Interiors is an online film and architecture journal published by Mehruss Jon Ahi and Armen Karaoghlanian. Interiors runs an exclusive column for ArchDaily that analyzes and diagrams films in terms of space. Their Official Store will carry exclusive prints from these posts.
Spike Jonze’s fourth feature film, and his fourth feature film collaboration with production designer K.K. Barrett, creates a future world that is both intimate and immersive.
Her (2013), which was filmed in Los Angeles and Shanghai, uses the architecture of both cities to construct a world of its own. Jonze and Barrett, however, chose not to approach the film from a design or architectural perspective; rather, they were interested in reflecting the emotional qualities of their protagonist Theodore Twombly (Joaquin Phoenix) through the production design. Barrett points out that although the future feels distant and foreign for us, “The future is also someone’s present, our character’s present.” Thus, science fiction elements are grounded in reality, and the future world of Her was designed with those ideas in mind.
In an exclusive interview with Interiors, K.K. Barrett discussed his approach as an artist to both the medium of cinema in general and Her in particular. Learn more after the break.
“I also think of films structurally like songs… introduce ideas, complicate them, let them simmer and build, throw them off a cliff and pull it together dramatically at its highest pitch. If you play the last note badly, it erases everything that came before it, no matter how wonderful.” — K.K. Barrett
Barrett, who made the transition to film from music and served as a member of the punk rock band The Screamers in the 1970s, finds a direct correlation between both mediums. “I think I judge all creative decisions by dynamics – quiet and loud, open space and small space, and I am always a bit of a minimalist, removing until the essentials have an impact,” he observes. This approach applies to Her as well, a film that strips away any excess and focuses on the fundamentals.
The actual location of Theodore’s apartment is the top floor of the WaterMarke Tower, a 35-story luxury high-rise located in heart of Downtown Los Angeles on 705 West 9th Street.
The locations in the film were chosen for their views rather than their interior design or architecture. In fact, before he found the location for Theodore’s apartment, Barrett even considered placing it on a rooftop so the filmmakers would have their desired view of the city.
As Barrett notes, “The spaces for Amy's and Theodore's apartments were blank slates. The space originally was cold, architecturally uninspired, dead […] We chose them for their views of downtown which suggested density to the north, and to the west we added a few buildings in post to make it consistent with our Shanghai exteriors, which when collaged together completed the dense feel of new vertical growth.” The window glass in the original space was modified to achieve this effect as well: “We changed the tinted glass to clear to let the night city come in.”

• Apply what you read:
A – From the passage on the production design of Her, return the words from "Spike Jonze’s fourth" to "intimate and immersive.".
B – In the passage on the production design of Her, which two cities was the film shot in?

• Records supplied:

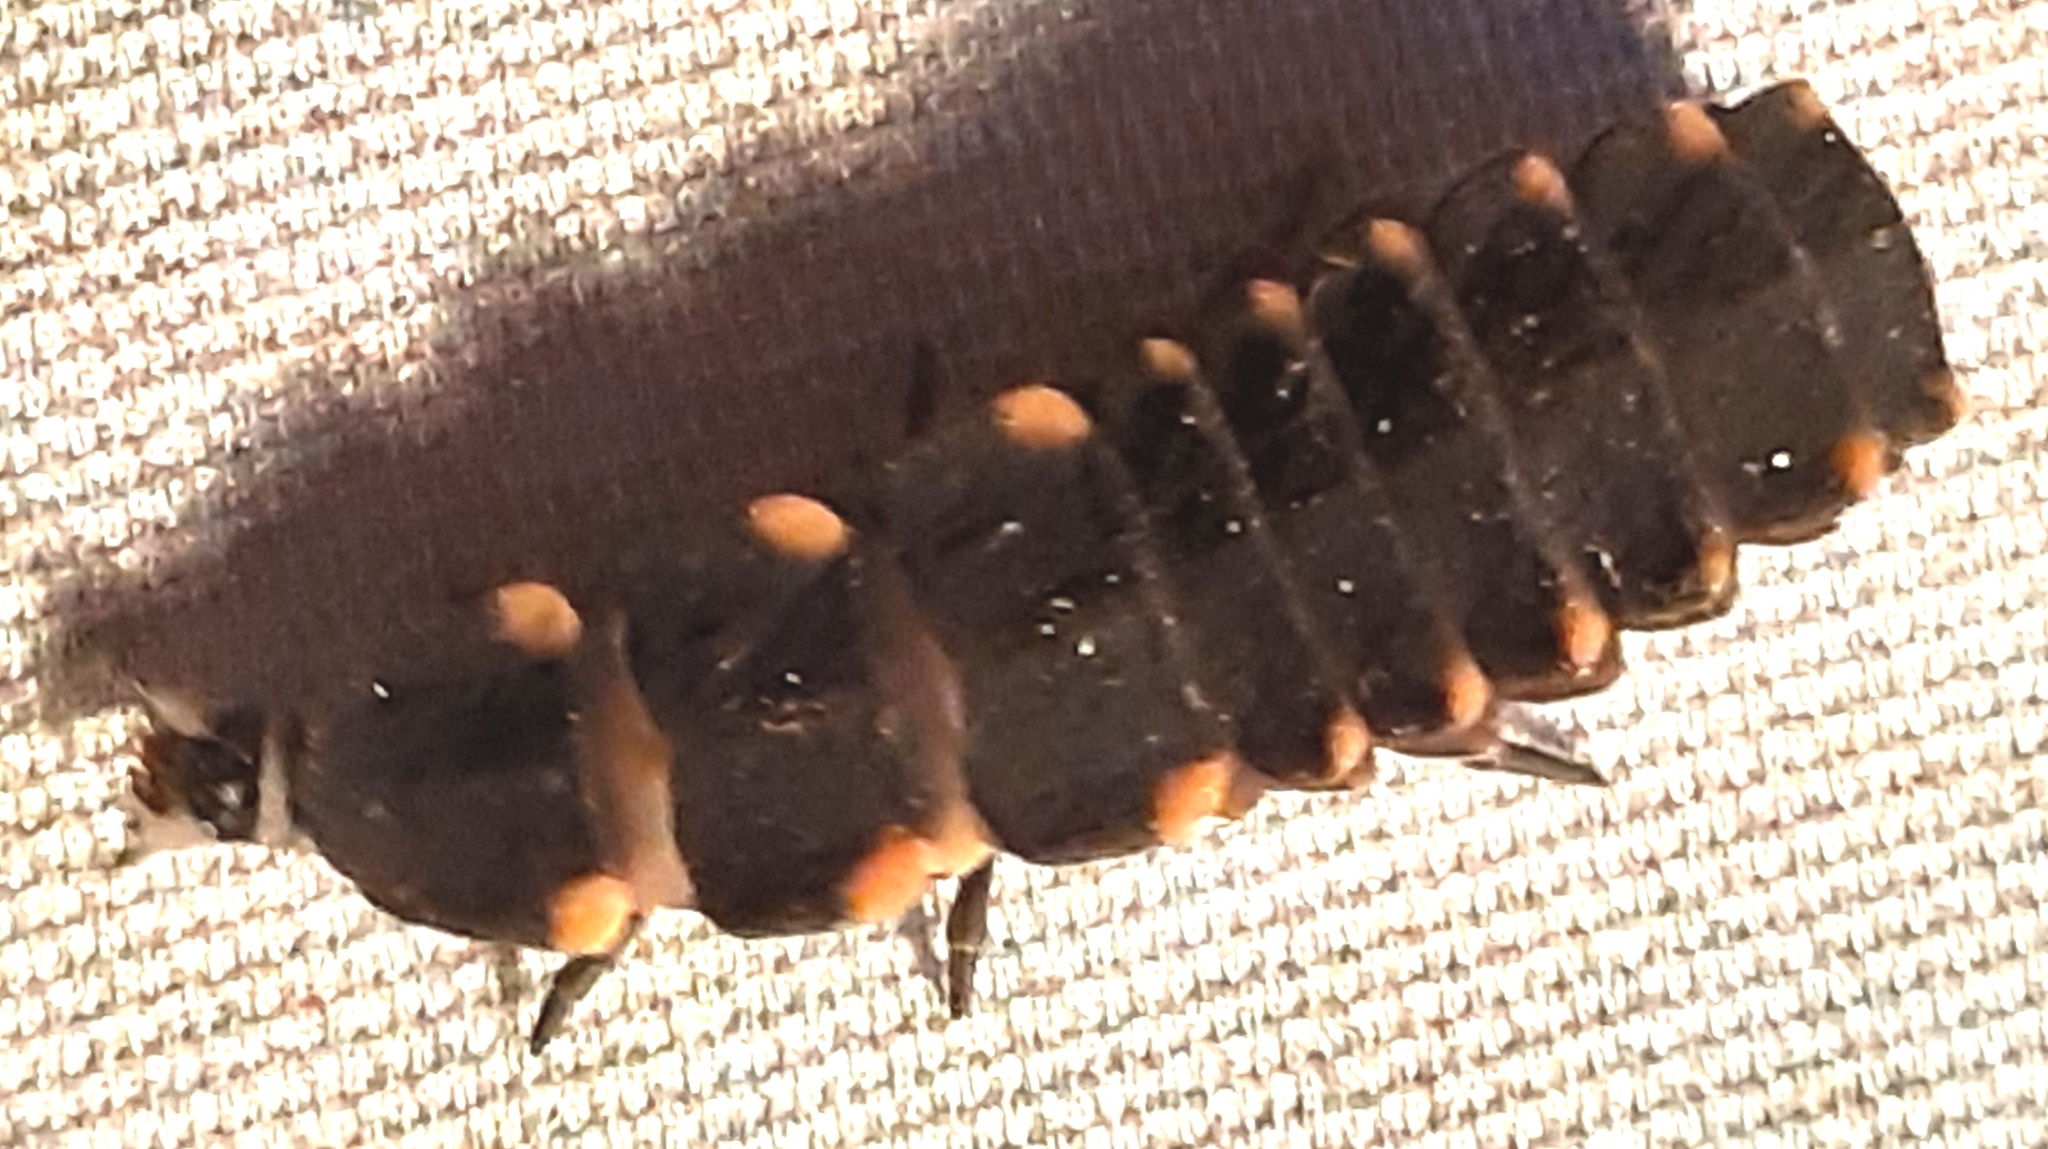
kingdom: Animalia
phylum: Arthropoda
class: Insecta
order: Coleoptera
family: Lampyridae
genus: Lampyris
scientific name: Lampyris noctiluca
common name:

• Answers for this exercise:
A –
Spike Jonze’s fourth feature film, and his fourth feature film collaboration with production designer K.K. Barrett, creates a future world that is both intimate and immersive.

B – Los Angeles and Shanghai.